Les journalistes semblent également de plus en plus souvent visés par la police. Un photographe du South China Morning Post a été aspergé de gaz poivre lundi matin et a dû être hospitalisé. Lundi 4 novembre, six journalistes de différents médias locaux avaient protesté en silence au cours de la conférence de presse quotidienne de la police en portant chacun sur leurs casques de protection un caractère chinois – mis bout à bout, ces caractères dénonçaient la brutalité policière contre la presse. La conférence avait été annulée. Une journaliste indonésienne, Veby Indah, a perdu un œil en octobre.

Toutes les universités ont progressivement annoncé lundi matin la suspension des cours pour la journée. Le nouveau site du Lycée français international de Hongkong, à Tseung Kwan Ho, a également fermé ses portes. Les transports publics étaient fortement affectés, certaines lignes de train fermées, après que les rails ont été encombrés de débris ou à la suite d’actes de vandalisme dans les stations de métro. Des affrontements ont également eu lieu à l’université chinoise de Hongkong, à Shatin. A l’université de Hongkong, située sur l’île, la station de métro a été incendiée. Ailleurs des actes de vandalisme en tout genre ont eu lieu, graffitis, barrages, ouverture des lances à eau anti-incendie dans les stations de métro…

Un homme transformée en torche humaine

Dans le quartier de Ma On Shan, à une vingtaine de kilomètres au nord du quartier financier de Central, un homme a été aspergé d’un liquide inflammable et transformé en torche humaine après s’être querellé avec des manifestants prodémocratie. L’agression, d’une violence inouïe, a été filmée et diffusée sur les réseaux sociaux. Sur une vidéo, un homme en noir arrose la victime avec un liquide avant d’y mettre le feu, semant la panique alentours. « L’homme a été hospitalisé dans un état critique », a annoncé la police.

Dimanche, les principaux heurts avaient eu lieu dans le quartier de Mongkok et dans plusieurs centres commerciaux (dont Festival Walk, à Kowloon Tong) et ont fait une quinzaine de blessés et quatre-vingt-huit arrestations.

La dispersion des zones d’affrontement situées à des dizaines de kilomètres les unes des autres montre que même si le nombre de manifestants « durs », surnommés les « braves » au sein du mouvement, est minoritaire, il reste important. L’attitude répressive du gouvernement, dictée par les dernières consignes de Pékin, est encore loin d’avoir l’effet espéré de ramener l’ordre et le calme dans les esprits et dans les rues de Hongkong.

Dans ce contexte, il est de plus en plus probable que les élections de district, prévues le 24 novembre, soient annulées.

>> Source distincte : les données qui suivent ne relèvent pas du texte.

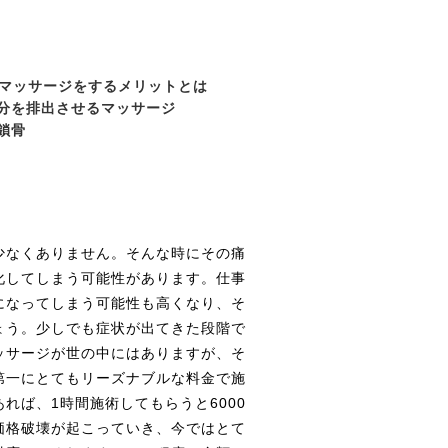
マッサージをするメリットとは
分を排出させるマッサージ
鎖骨
少なくありません。そんな時にその痛
化してしまう可能性があります。仕事
になってしまう可能性も高くなり、そ
ょう。少しでも症状が出てきた段階で
ッサージが世の中にはありますが、そ
第一にとてもリーズナブルな料金で施
れば、1時間施術してもらうと6000
価格破壊が起こっていき、今ではとて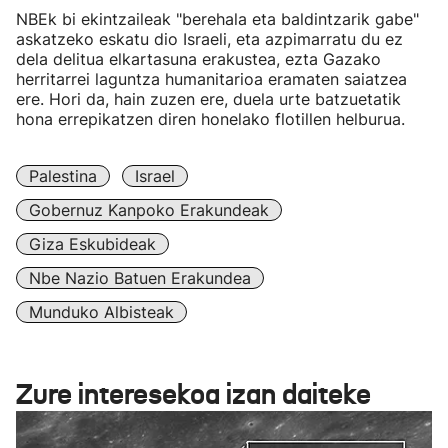
NBEk bi ekintzaileak "berehala eta baldintzarik gabe"
askatzeko eskatu dio Israeli, eta azpimarratu du ez
dela delitua elkartasuna erakustea, ezta Gazako
herritarrei laguntza humanitarioa eramaten saiatzea
ere. Hori da, hain zuzen ere, duela urte batzuetatik
hona errepikatzen diren honelako flotillen helburua.
Palestina
Israel
Gobernuz Kanpoko Erakundeak
Giza Eskubideak
Nbe Nazio Batuen Erakundea
Munduko Albisteak
Zure interesekoa izan daiteke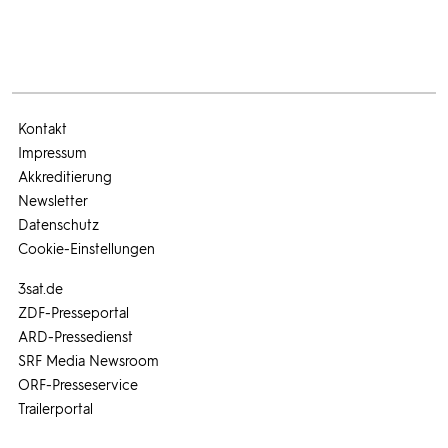
Kontakt
Impressum
Akkreditierung
Newsletter
Datenschutz
Cookie-Einstellungen
3sat.de
ZDF-Presseportal
ARD-Pressedienst
SRF Media Newsroom
ORF-Presseservice
Trailerportal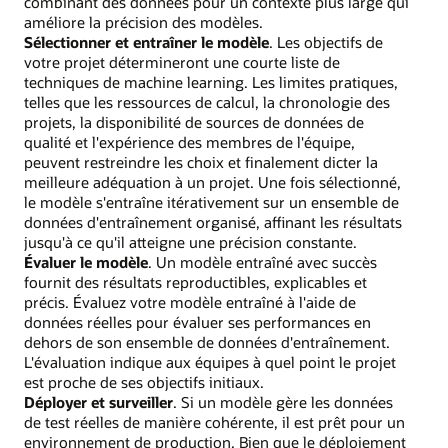
combinant des données pour un contexte plus large qui
améliore la précision des modèles.
Sélectionner et entraîner le modèle
. Les objectifs de
votre projet détermineront une courte liste de
techniques de machine learning. Les limites pratiques,
telles que les ressources de calcul, la chronologie des
projets, la disponibilité de sources de données de
qualité et l'expérience des membres de l'équipe,
peuvent restreindre les choix et finalement dicter la
meilleure adéquation à un projet. Une fois sélectionné,
le modèle s'entraîne itérativement sur un ensemble de
données d'entraînement organisé, affinant les résultats
jusqu'à ce qu'il atteigne une précision constante.
Évaluer le modèle
. Un modèle entraîné avec succès
fournit des résultats reproductibles, explicables et
précis. Évaluez votre modèle entraîné à l'aide de
données réelles pour évaluer ses performances en
dehors de son ensemble de données d'entraînement.
L'évaluation indique aux équipes à quel point le projet
est proche de ses objectifs initiaux.
Déployer et surveiller
. Si un modèle gère les données
de test réelles de manière cohérente, il est prêt pour un
environnement de production. Bien que le déploiement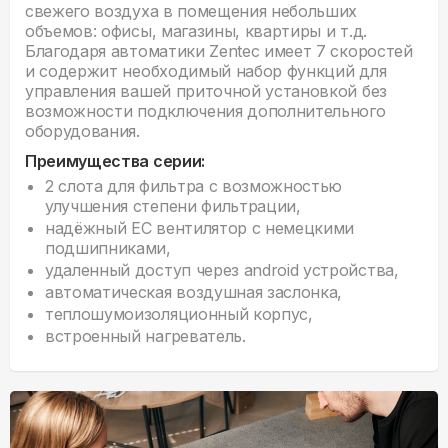
свежего воздуха в помещения небольших
объемов: офисы, магазины, квартиры и т.д.
Благодаря автоматики Zentec имеет 7 скоростей
и содержит необходимый набор функций для
управления вашей приточной установкой без
возможности подключения дополнительного
оборудования.
Преимущества серии:
2 слота для фильтра с возможностью
улучшения степени фильтрации,
надёжный ЕС вентилятор с немецкими
подшипниками,
удаленный доступ через android устройства,
автоматическая воздушная заслонка,
теплошумоизоляционный корпус,
встроенный нагреватель.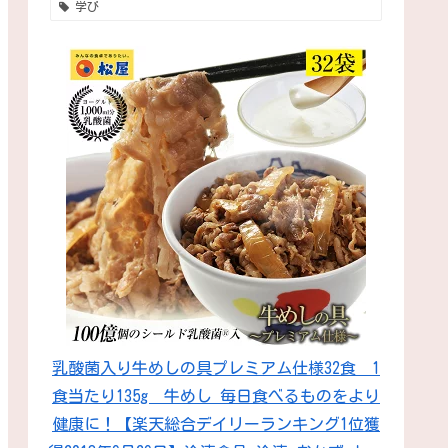
学び
乳酸菌入り牛めしの具プレミアム仕様32食 1
食当たり135g 牛めし 毎日食べるものをより
健康に！【楽天総合デイリーランキング1位獲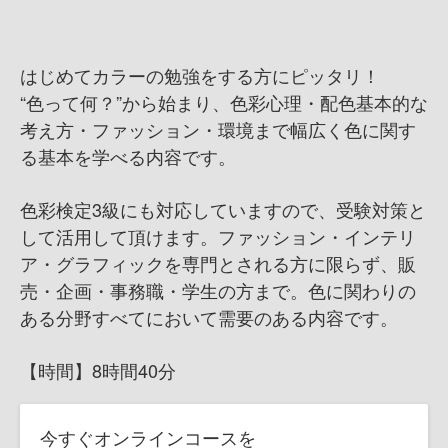
はじめてカラーの勉強をする方にピッタリ！
“色って何？”から始まり、色彩心理・配色基本的な
考え方・ファッション・環境まで幅広く色に関す
る基本を学べる内容です。
色彩検定3級にも対応していますので、受験対策と
して活用して頂けます。ファッション・インテリ
ア・グラフィックを専門とされる方に限らず、販
売・企画・事務職・学生の方まで。色に関わりの
ある分野すべてにおいて需要のある内容です。
【時間】8時間40分
今すぐオンラインコースを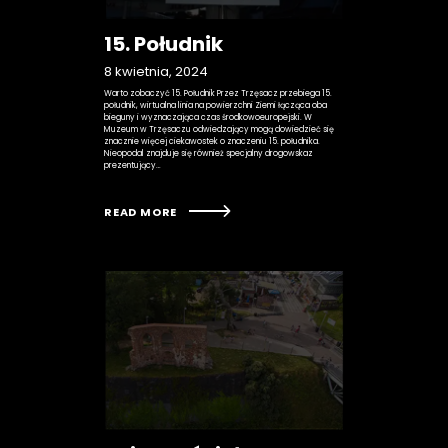
15. Południk
8 kwietnia, 2024
Warto zobaczyć 15. Południk Przez Trzęsacz przebiega 15.
południk, wirtualna linia na powierzchni Ziemi łącząca oba
bieguny i wyznaczająca czas środkowoeuropejski. W
Muzeum w Trzęsaczu odwiedzający mogą dowiedzieć się
znacznie więcej ciekawostek o znaczeniu 15. południka.
Nieopodal znajduje się również specjalny drogowskaz
prezentujący…
READ MORE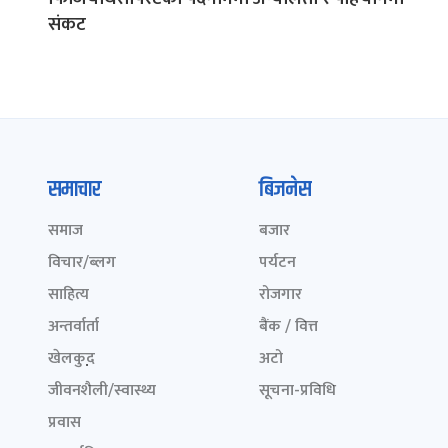
संकट
समाचार
बिजनेस
समाज
बजार
विचार/ब्लग
पर्यटन
साहित्य
रोजगार
अन्तर्वार्ता
बैंक / वित्त
खेलकुद़़
अटो
जीवनशैली/स्वास्थ्य
सूचना-प्रविधि
प्रवास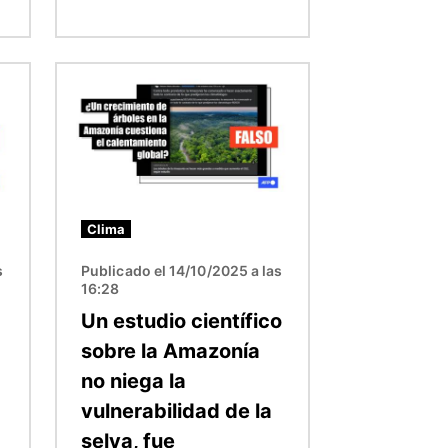
Imagen
Clima
s
Publicado el 14/10/2025 a las
16:28
Un estudio científico
sobre la Amazonía
no niega la
vulnerabilidad de la
selva, fue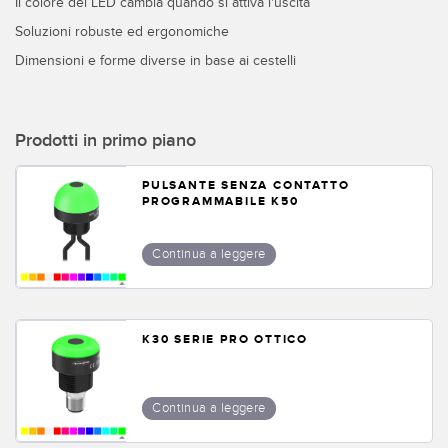
Il colore del LED cambia quando si attiva l'uscita
Sensori Pick-to-Light
Soluzioni robuste ed ergonomiche
Sensori di temperatura
Dimensioni e forme diverse in base ai cestelli
LINK CORRELATI
Sensori multiraggio e sensori a raggio ampio
Lavaggio
Sensori di monitoraggio delle condizioni
Prodotti in primo piano
IO-Link
Sensori di monitoraggio delle condizioni wireless
PULSANTE SENZA CONTATTO
Sensori di vibrazioni
PROGRAMMABILE K50
Continua a leggere
ACCESSORI
ACCESSORI
K30 SERIE PRO OTTICO
Convertitori
Set cavo
Continua a leggere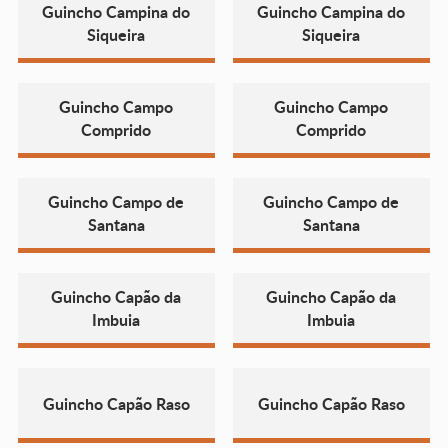
Guincho Campina do
Guincho Campina do
Siqueira
Siqueira
Guincho Campo
Guincho Campo
Comprido
Comprido
Guincho Campo de
Guincho Campo de
Santana
Santana
Guincho Capão da
Guincho Capão da
Imbuia
Imbuia
Guincho Capão Raso
Guincho Capão Raso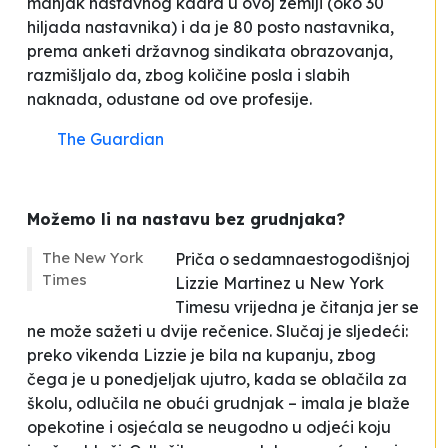
manjak nastavnog kadra u ovoj zemlji (oko 30
hiljada nastavnika) i da je 80 posto nastavnika,
prema anketi državnog sindikata obrazovanja,
razmišljalo da, zbog količine posla i slabih
naknada, odustane od ove profesije.
The Guardian
Možemo li na nastavu bez grudnjaka?
The New York
Priča o sedamnaestogodišnjoj
Times
Lizzie Martinez u
New York
Timesu
vrijedna je čitanja jer se
ne može sažeti u dvije rečenice. Slučaj je sljedeći:
preko vikenda Lizzie je bila na kupanju, zbog
čega je u ponedjeljak ujutro, kada se oblačila za
školu, odlučila ne obući grudnjak – imala je blaže
opekotine i osjećala se neugodno u odjeći koju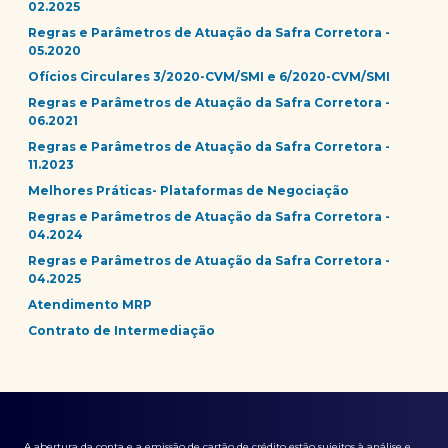
02.2025
Regras e Parâmetros de Atuação da Safra Corretora -
05.2020
Ofícios Circulares 3/2020-CVM/SMI e 6/2020-CVM/SMI
Regras e Parâmetros de Atuação da Safra Corretora -
06.2021
Regras e Parâmetros de Atuação da Safra Corretora -
11.2023
Melhores Práticas- Plataformas de Negociação
Regras e Parâmetros de Atuação da Safra Corretora -
04.2024
Regras e Parâmetros de Atuação da Safra Corretora -
04.2025
Atendimento MRP
Contrato de Intermediação
A abertura da conta e a emissão de cartão de crédito estão sujeitos à análise e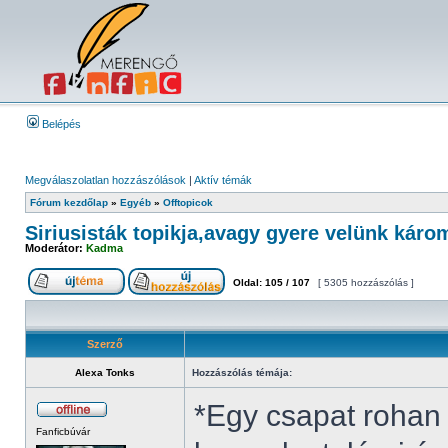
Belépés
Megválaszolatlan hozzászólások
|
Aktív témák
Fórum kezdőlap
»
Egyéb
»
Offtopicok
Siriusisták topikja,avagy gyere velünk káro
Moderátor:
Kadma
Oldal:
105
/
107
[ 5305 hozzászólás ]
Szerző
Alexa Tonks
Hozzászólás témája:
*Egy csapat rohan
Fanficbúvár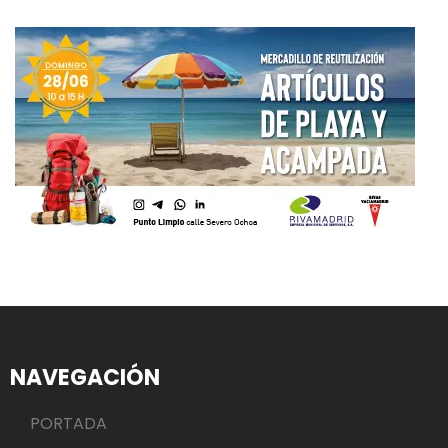
NAVEGACIÓN
PORTADA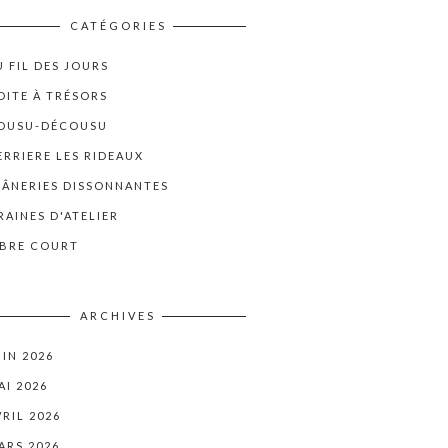
CATÉGORIES
U FIL DES JOURS
OITE À TRÉSORS
OUSU-DÉCOUSU
ERRIERE LES RIDEAUX
LÂNERIES DISSONNANTES
RAINES D'ATELIER
IBRE COURT
ARCHIVES
UIN 2026
AI 2026
VRIL 2026
ARS 2026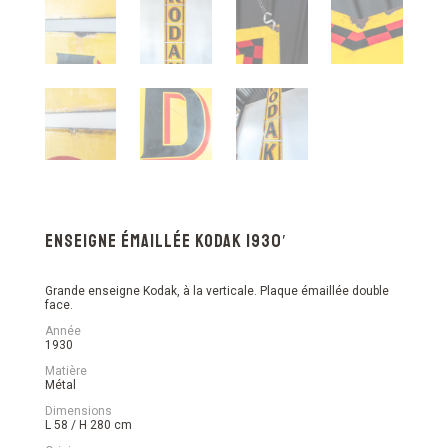
Enseigne émaillée Kodak 1930′
Grande enseigne Kodak, à la verticale. Plaque émaillée double
face.
Année
1930
Matière
Métal
Dimensions
L 58 / H 280 cm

Elles peuvent techniquement être repoussées de deux semaines, mais certains membres du camp prodémocratie, comme le député Eddie Chu Hoi-dick, arrêté samedi matin près de chez lui, redoutent que le gouvernement, sous la pression de Pékin, opte pour une annulation complète de ce scrutin qui aurait valeur de référendum. Un autre député, Lam Cheuk-ting (Parti démocratique), sous mandat d’arrêt depuis samedi, s’est réfugié dans son bureau au Parlement où la police n’a théoriquement pas le droit de venir le chercher.